▶ [About this exercise]:
Your reply should reproduce all the data below exactly while excluding the pictures.

****************

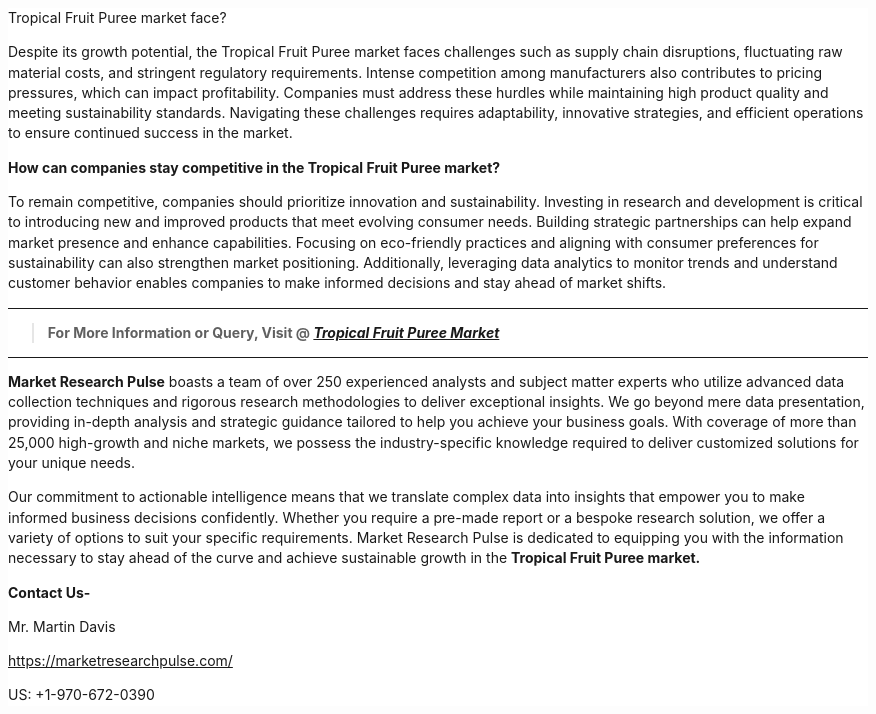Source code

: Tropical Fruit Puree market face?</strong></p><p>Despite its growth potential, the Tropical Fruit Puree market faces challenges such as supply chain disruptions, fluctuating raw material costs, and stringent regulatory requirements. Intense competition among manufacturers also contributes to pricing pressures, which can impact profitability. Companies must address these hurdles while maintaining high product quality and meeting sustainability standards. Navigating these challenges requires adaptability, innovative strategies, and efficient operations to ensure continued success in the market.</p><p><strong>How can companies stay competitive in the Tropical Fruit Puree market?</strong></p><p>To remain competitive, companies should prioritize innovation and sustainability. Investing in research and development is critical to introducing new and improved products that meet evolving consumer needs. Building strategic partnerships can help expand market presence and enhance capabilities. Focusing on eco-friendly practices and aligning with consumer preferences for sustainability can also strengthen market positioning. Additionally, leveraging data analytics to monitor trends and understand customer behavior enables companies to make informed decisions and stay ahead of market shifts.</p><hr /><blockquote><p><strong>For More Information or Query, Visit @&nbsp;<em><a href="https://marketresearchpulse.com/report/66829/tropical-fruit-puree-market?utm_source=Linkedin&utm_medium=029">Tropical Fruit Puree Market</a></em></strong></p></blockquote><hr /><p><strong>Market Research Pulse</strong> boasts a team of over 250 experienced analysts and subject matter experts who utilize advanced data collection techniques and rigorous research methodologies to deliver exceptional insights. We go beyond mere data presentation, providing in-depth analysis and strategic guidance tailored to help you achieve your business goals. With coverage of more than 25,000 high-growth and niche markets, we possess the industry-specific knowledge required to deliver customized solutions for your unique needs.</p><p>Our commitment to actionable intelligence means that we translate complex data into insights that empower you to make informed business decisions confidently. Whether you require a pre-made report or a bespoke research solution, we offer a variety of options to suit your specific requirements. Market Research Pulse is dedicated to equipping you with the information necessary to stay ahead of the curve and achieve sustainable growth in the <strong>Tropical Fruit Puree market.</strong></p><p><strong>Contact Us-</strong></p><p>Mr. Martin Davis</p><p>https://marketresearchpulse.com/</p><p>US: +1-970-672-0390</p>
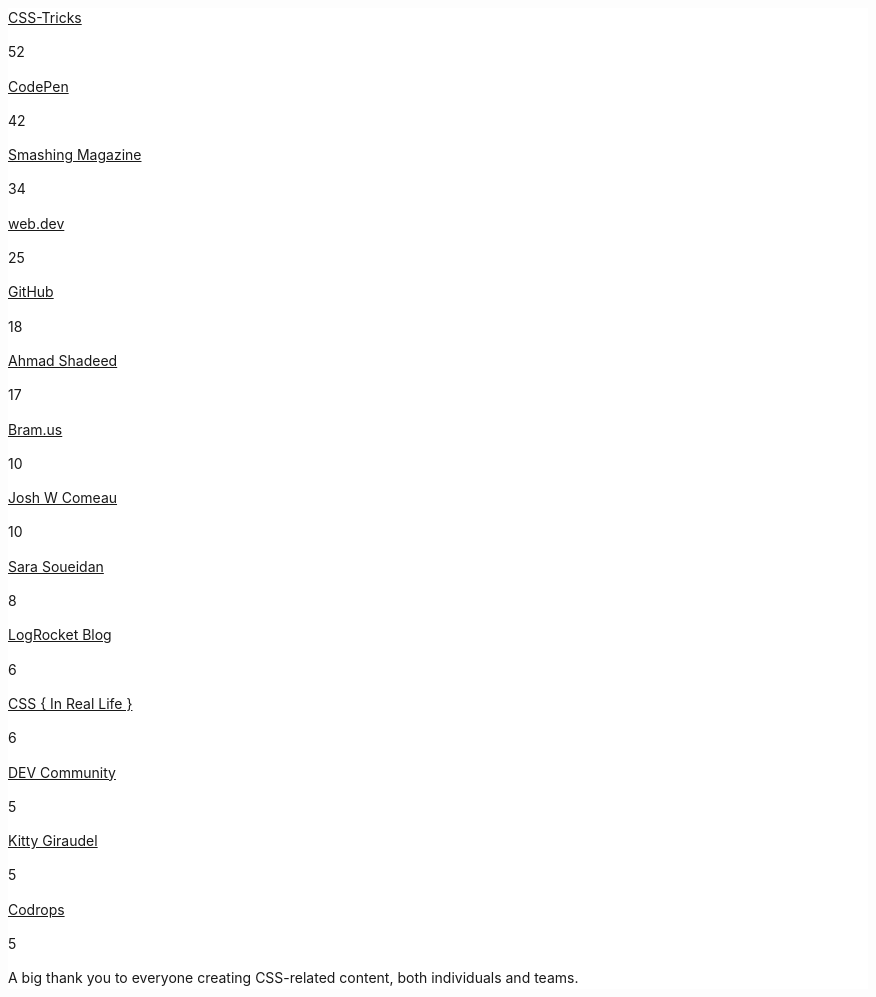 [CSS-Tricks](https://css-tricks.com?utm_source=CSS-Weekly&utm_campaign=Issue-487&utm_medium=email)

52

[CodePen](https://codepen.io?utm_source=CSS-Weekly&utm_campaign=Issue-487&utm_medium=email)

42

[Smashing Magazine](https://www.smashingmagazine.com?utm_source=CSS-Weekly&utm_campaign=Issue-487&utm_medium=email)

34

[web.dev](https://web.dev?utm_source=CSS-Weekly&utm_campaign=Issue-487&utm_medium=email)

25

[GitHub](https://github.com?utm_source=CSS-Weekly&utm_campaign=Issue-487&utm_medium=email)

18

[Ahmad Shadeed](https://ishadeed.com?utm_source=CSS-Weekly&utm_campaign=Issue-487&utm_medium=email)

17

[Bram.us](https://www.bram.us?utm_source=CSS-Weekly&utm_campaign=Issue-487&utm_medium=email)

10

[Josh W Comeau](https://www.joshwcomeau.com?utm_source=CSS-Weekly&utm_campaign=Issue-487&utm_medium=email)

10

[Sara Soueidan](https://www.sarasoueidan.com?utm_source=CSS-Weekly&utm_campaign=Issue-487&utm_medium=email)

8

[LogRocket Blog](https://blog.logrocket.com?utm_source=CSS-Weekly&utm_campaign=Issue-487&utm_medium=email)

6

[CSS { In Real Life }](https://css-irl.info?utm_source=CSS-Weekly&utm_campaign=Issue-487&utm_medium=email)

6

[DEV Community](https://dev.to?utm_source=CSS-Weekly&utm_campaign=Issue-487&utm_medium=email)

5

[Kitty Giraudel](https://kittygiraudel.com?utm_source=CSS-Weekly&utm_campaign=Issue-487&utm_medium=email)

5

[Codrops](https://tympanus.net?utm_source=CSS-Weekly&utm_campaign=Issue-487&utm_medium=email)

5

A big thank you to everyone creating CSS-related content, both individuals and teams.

****************

▶ [Response to the task]:
Source code

: Tropical Fruit Puree market face?</strong></p><p>Despite its growth potential, the Tropical Fruit Puree market faces challenges such as supply chain disruptions, fluctuating raw material costs, and stringent regulatory requirements. Intense competition among manufacturers also contributes to pricing pressures, which can impact profitability. Companies must address these hurdles while maintaining high product quality and meeting sustainability standards. Navigating these challenges requires adaptability, innovative strategies, and efficient operations to ensure continued success in the market.</p><p><strong>How can companies stay competitive in the Tropical Fruit Puree market?</strong></p><p>To remain competitive, companies should prioritize innovation and sustainability. Investing in research and development is critical to introducing new and improved products that meet evolving consumer needs. Building strategic partnerships can help expand market presence and enhance capabilities. Focusing on eco-friendly practices and aligning with consumer preferences for sustainability can also strengthen market positioning. Additionally, leveraging data analytics to monitor trends and understand customer behavior enables companies to make informed decisions and stay ahead of market shifts.</p><hr /><blockquote><p><strong>For More Information or Query, Visit @&nbsp;<em><a href="https://marketresearchpulse.com/report/66829/tropical-fruit-puree-market?utm_source=Linkedin&utm_medium=029">Tropical Fruit Puree Market</a></em></strong></p></blockquote><hr /><p><strong>Market Research Pulse</strong> boasts a team of over 250 experienced analysts and subject matter experts who utilize advanced data collection techniques and rigorous research methodologies to deliver exceptional insights. We go beyond mere data presentation, providing in-depth analysis and strategic guidance tailored to help you achieve your business goals. With coverage of more than 25,000 high-growth and niche markets, we possess the industry-specific knowledge required to deliver customized solutions for your unique needs.</p><p>Our commitment to actionable intelligence means that we translate complex data into insights that empower you to make informed business decisions confidently. Whether you require a pre-made report or a bespoke research solution, we offer a variety of options to suit your specific requirements. Market Research Pulse is dedicated to equipping you with the information necessary to stay ahead of the curve and achieve sustainable growth in the <strong>Tropical Fruit Puree market.</strong></p><p><strong>Contact Us-</strong></p><p>Mr. Martin Davis</p><p>https://marketresearchpulse.com/</p><p>US: +1-970-672-0390</p>
 [CSS-Tricks](https://css-tricks.com?utm_source=CSS-Weekly&utm_campaign=Issue-487&utm_medium=email)

52

[CodePen](https://codepen.io?utm_source=CSS-Weekly&utm_campaign=Issue-487&utm_medium=email)

42

[Smashing Magazine](https://www.smashingmagazine.com?utm_source=CSS-Weekly&utm_campaign=Issue-487&utm_medium=email)

34

[web.dev](https://web.dev?utm_source=CSS-Weekly&utm_campaign=Issue-487&utm_medium=email)

25

[GitHub](https://github.com?utm_source=CSS-Weekly&utm_campaign=Issue-487&utm_medium=email)

18

[Ahmad Shadeed](https://ishadeed.com?utm_source=CSS-Weekly&utm_campaign=Issue-487&utm_medium=email)

17

[Bram.us](https://www.bram.us?utm_source=CSS-Weekly&utm_campaign=Issue-487&utm_medium=email)

10

[Josh W Comeau](https://www.joshwcomeau.com?utm_source=CSS-Weekly&utm_campaign=Issue-487&utm_medium=email)

10

[Sara Soueidan](https://www.sarasoueidan.com?utm_source=CSS-Weekly&utm_campaign=Issue-487&utm_medium=email)

8

[LogRocket Blog](https://blog.logrocket.com?utm_source=CSS-Weekly&utm_campaign=Issue-487&utm_medium=email)

6

[CSS { In Real Life }](https://css-irl.info?utm_source=CSS-Weekly&utm_campaign=Issue-487&utm_medium=email)

6

[DEV Community](https://dev.to?utm_source=CSS-Weekly&utm_campaign=Issue-487&utm_medium=email)

5

[Kitty Giraudel](https://kittygiraudel.com?utm_source=CSS-Weekly&utm_campaign=Issue-487&utm_medium=email)

5

[Codrops](https://tympanus.net?utm_source=CSS-Weekly&utm_campaign=Issue-487&utm_medium=email)

5

A big thank you to everyone creating CSS-related content, both individuals and teams.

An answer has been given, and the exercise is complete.